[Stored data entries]
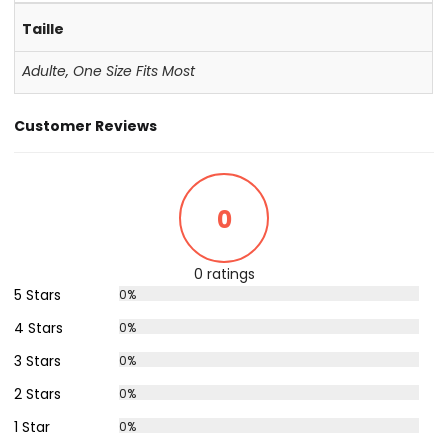
Taille
Adulte
,
One Size Fits Most
Customer Reviews
0
0 ratings
5 Stars
0%
4 Stars
0%
3 Stars
0%
2 Stars
0%
1 Star
0%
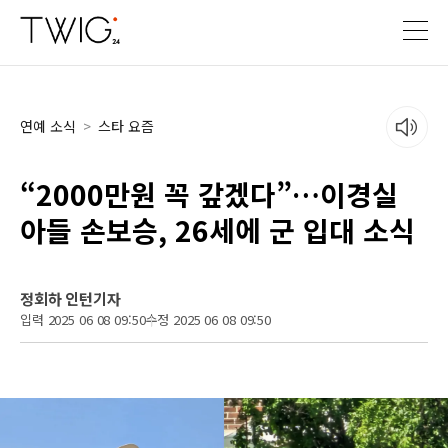
연예 소식
>
스타 요즘
“2000만원 꼭 갚겠다”…이경실
아들 손보승, 26세에 군 입대 소식
정회하 인턴기자
입력 2025 06 08 09:50
수정 2025 06 08 09:50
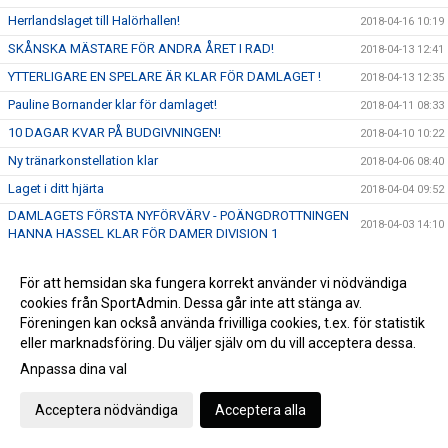
Herrlandslaget till Halörhallen!
2018-04-16 10:19
SKÅNSKA MÄSTARE FÖR ANDRA ÅRET I RAD!
2018-04-13 12:41
YTTERLIGARE EN SPELARE ÄR KLAR FÖR DAMLAGET !
2018-04-13 12:35
Pauline Bornander klar för damlaget!
2018-04-11 08:33
10 DAGAR KVAR PÅ BUDGIVNINGEN!
2018-04-10 10:22
Ny tränarkonstellation klar
2018-04-06 08:40
Laget i ditt hjärta
2018-04-04 09:52
DAMLAGETS FÖRSTA NYFÖRVÄRV - POÄNGDROTTNINGEN
2018-04-03 14:10
HANNA HASSEL KLAR FÖR DAMER DIVISION 1
HIBF Summer Camp 2018 - Anmälningarna strömmar in!
2018-04-02 14:21
För att hemsidan ska fungera korrekt använder vi nödvändiga
Årsfest 2018
2018-03-27 12:01
cookies från SportAdmin. Dessa går inte att stänga av.
Provträna med Höllviken Dam!
2018-03-12 13:24
Föreningen kan också använda frivilliga cookies, t.ex. för statistik
HANDELSBANKEN SHOOTING & GOALIE CAMP 2018 -
eller marknadsföring. Du väljer själv om du vill acceptera dessa.
2018-03-12 10:11
SISTA CHANSEN ATT ANMÄLA SIG!
Anpassa dina val
EXTRAINSATT FÖRESTÄLLNING 16.00!
2018-03-09 11:24
Acceptera nödvändiga
Acceptera alla
PK9 Förlänger!
2018-03-06 15:41
GAMEDAY! Idag kl 16:00 tar vi emot de regerande svenska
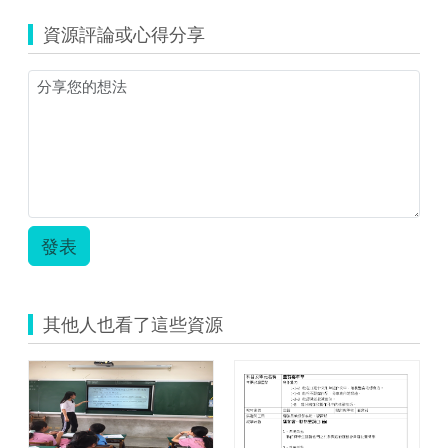
資源評論或心得分享
發表
其他人也看了這些資源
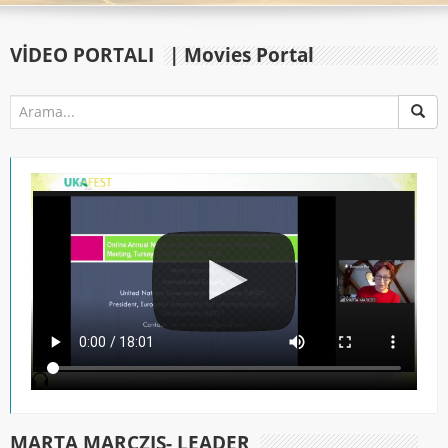
VIDEO PORTALI
| Movies Portal
MARTA MARCZIS- LEADER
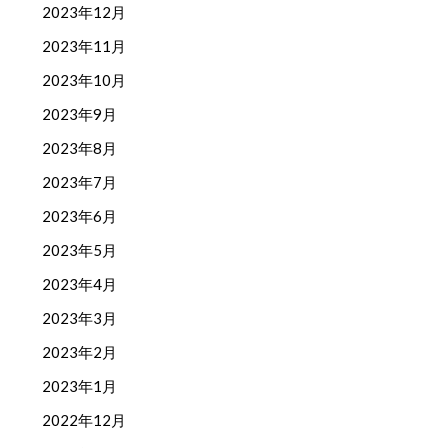
2023年12月
2023年11月
2023年10月
2023年9月
2023年8月
2023年7月
2023年6月
2023年5月
2023年4月
2023年3月
2023年2月
2023年1月
2022年12月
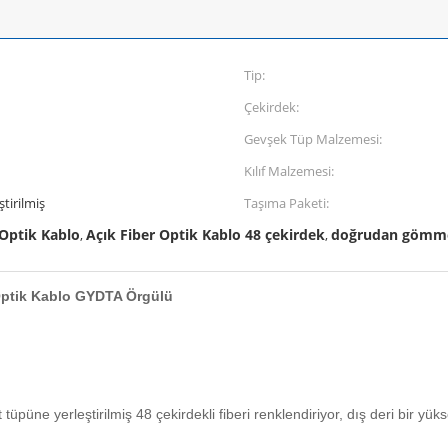
Tip:
Çekirdek:
Gevşek Tüp Malzemesi:
Kılıf Malzemesi:
tirilmiş
Taşıma Paketi:
 Optik Kablo
Açık Fiber Optik Kablo 48 çekirdek
doğrudan gömme 
,
,
 Optik Kablo GYDTA Örgülü
üpüne yerleştirilmiş 48 çekirdekli fiberi renklendiriyor, dış deri bir yüks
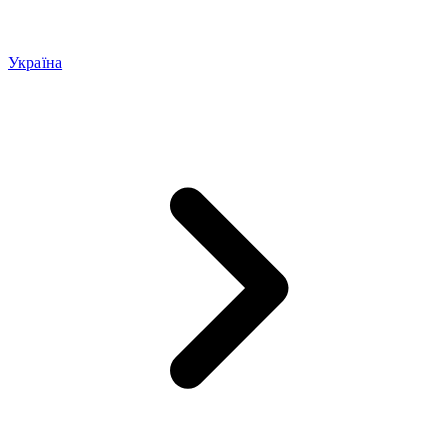
Україна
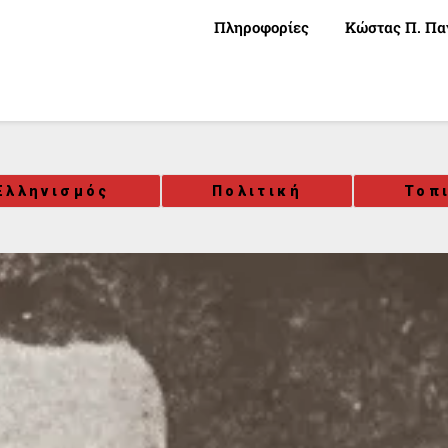
Πληροφορίες
Κώστας Π. Πα
Ελληνισμός
Πολιτική
Τοπ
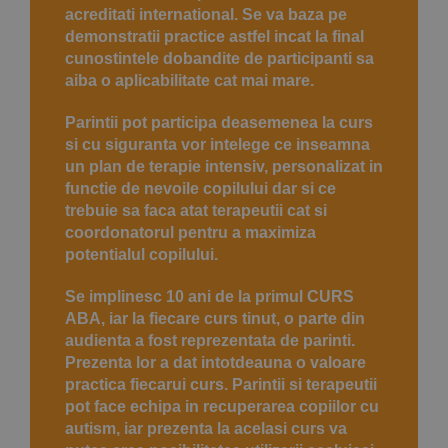
acreditati international. Se va baza pe
demonstratii practice astfel incat la final
cunostintele dobandite de participanti sa
aiba o aplicabilitate cat mai mare.
Parintii pot participa deasemenea la curs
si cu siguranta vor intelege ce inseamna
un plan de terapie intensiv, personalizat in
functie de nevoile copilului dar si ce
trebuie sa faca atat terapeutii cat si
coordonatorul pentru a maximiza
potentialul copilului.
Se implinesc 10 ani de la primul CURS
ABA, iar la fiecare curs tinut, o parte din
audienta a fost reprezentata de parinti.
Prezenta lor a dat intotdeauna o valoare
practica fiecarui curs. Parintii si terapeutii
pot face echipa in recuperarea copiilor cu
autism, iar prezenta la acelasi curs va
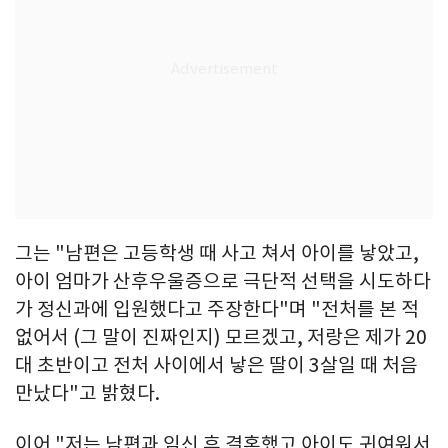
그는 "남편은 고등학생 때 사고 쳐서 아이를 낳았고,
아이 엄마가 산후우울증으로 극단적 선택을 시도하다
가 정신과에 입원했다고 주장한다"며 "전처를 본 적
없어서 (그 말이 진짜인지) 모르겠고, 저랑은 제가 20
대 초반이고 전처 사이에서 낳은 딸이 3살일 때 처음
만났다"고 밝혔다.
이어 "저는 남편과 임신 후 결혼했고 아이도 귀여워서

**Your goal:** Copy each line of the data that includes the word "Optik".

**Expected answer:**
 Optik Kablo
Açık Fiber Optik Kablo 48 çekirdek
 Optik Kablo GYDTA Örgülü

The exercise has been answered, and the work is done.